Oh and speaking of “bad things”, the FLI weighs in on an interesting aspect of “retraining” for us to be afraid of that I hadn’t thought about. Number 22 on their list of principles is:

“Recursive Self-Improvement: AI systems designed to recursively self-improve or self-replicate in a manner that could lead to rapidly increasing quality or quantity must be subject to strict safety and control measures.”

This starts to get to the heart of what motivated the FLI and its signatories in the first place, and why they’ve asked for a six month “pause on development” from all of the labs. They are concerned about the ability of AI systems to self-improve in ways that are good for them (that is, for the AI), but that are harmful for humans. In other words, if humans are not there to actively monitor the “improvements”, the AI could “improve” themselves right out of needing humans around at all. Think of this as a charming combination of “autonomous weapon systems” and “job insecurity” applied to every aspect of your life.

“Oh Martin, you’re exaggerating. You old copywriters are so dramatic, looking at every exciting technological advancement as a disaster. You probably would have complained about fire when the cavemen discovered it. You just need to calm down.”

Okay, but there’s this thing called AGI – Artificial General Intelligence:

“Current AI systems are becoming quite general and already human-competitive at a very wide variety of tasks. This is itself an extremely important development.

“Many of the world's leading AI scientists also think more powerful systems – often called ‘Artificial General Intelligence’ (AGI) – that are competitive with humanity's best at almost any task, are achievable, and this is the stated goal of many commercial AI labs.

“From our perspective, there is no natural law or barrier to technical progress that prohibits this. We therefore operate under the assumption that AGI is possible and sooner than many expected.”

(From “FAQs about FLI’s Open Letter Calling for a Pause on Giant AI Experiments”)

In other words, AI is just the tip of the iceberg, the cute funny thing we use to make goofy memes that make our friends laugh on social media, that’s opening the door for the 800 pound gorilla that will tear your head off.

And this literally from the guys who made the “cute funny thing” in the first place. Chalk another one for the doomsayers.

But here’s why you should not be doomsayer. In fact, here’s why you should actually be optimistic about the future of AI (if you can believe it).

“Designers and builders of advanced AI systems are stakeholders in the moral implications of their use, misuse, and actions, with a responsibility and opportunity to shape those implications.”
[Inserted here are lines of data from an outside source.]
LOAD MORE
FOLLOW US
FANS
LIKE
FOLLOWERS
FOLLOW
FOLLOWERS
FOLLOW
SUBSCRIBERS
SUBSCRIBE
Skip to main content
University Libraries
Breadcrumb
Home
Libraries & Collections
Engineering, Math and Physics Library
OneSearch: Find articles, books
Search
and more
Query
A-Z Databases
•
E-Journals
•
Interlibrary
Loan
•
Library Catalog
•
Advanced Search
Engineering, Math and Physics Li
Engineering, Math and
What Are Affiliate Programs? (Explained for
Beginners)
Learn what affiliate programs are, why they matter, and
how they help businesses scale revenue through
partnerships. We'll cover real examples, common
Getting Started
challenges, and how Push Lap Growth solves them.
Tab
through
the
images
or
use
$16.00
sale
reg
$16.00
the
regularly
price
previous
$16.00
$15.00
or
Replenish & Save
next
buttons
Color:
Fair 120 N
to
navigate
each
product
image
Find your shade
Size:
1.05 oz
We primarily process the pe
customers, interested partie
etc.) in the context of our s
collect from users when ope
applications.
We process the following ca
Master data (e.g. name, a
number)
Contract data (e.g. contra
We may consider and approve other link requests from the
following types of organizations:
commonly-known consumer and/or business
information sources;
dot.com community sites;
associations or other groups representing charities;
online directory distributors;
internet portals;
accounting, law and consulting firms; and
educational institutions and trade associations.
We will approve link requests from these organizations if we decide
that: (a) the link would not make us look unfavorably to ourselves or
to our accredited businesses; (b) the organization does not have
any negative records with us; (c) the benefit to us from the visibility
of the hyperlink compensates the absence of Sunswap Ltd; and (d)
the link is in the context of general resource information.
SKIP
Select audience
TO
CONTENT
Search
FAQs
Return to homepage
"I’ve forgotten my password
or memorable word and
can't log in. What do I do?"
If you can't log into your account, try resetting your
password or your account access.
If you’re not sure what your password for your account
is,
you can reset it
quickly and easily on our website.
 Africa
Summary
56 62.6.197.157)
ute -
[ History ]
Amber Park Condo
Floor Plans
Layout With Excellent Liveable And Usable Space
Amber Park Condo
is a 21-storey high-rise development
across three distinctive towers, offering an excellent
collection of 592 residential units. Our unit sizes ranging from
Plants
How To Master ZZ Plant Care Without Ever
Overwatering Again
This is buried deep in the FLI’s “principles” document, and it’s sort of stunning. First – it shows a level of self-awareness that is rare in creative people of any stripe. I mean, imagine spending a significant portion of your life thinking about theoretical stuff that most people didn’t understand, which ultimately leads to the creation of a technology that is incredibly innovative and breakthrough and world changing. And all of a sudden everything you’d been working on for years was in the news and people knew who you were – and then you suddenly were confronted with the fact that what you’d been doing as a lifelong intellectual exercise has resulted in something that could end life on earth as we know it. So you decide to try make sure that never happens.

People just don’t do that. Zuckerberg didn’t say “yeah, it’s possible that this little thing I’m whipping up in my dorm room will be used by authoritarians and other power-crazed assholes to try to steal elections and spread disinformation and destroy lives, and so it’s on me to make sure that doesn’t happen”. And Tim Berners-Lee didn’t say at the dawn of the internet “Yeah, I think this could be really great, but I’m accepting the responsibility for making sure it doesn’t fuck everything up.”

But more importantly, it’s remarkable because it offers us a new path to success. One not born from the typical Manichean yes/no, black/white, AI is good/AI is bad world that 99% of what we do lives in.

A third way, as it were, that incorporates our humanity and our technology, working together, to meet these challenges.

Which frankly is the only way success ever really happens anyway. Just ask Oppenheimer.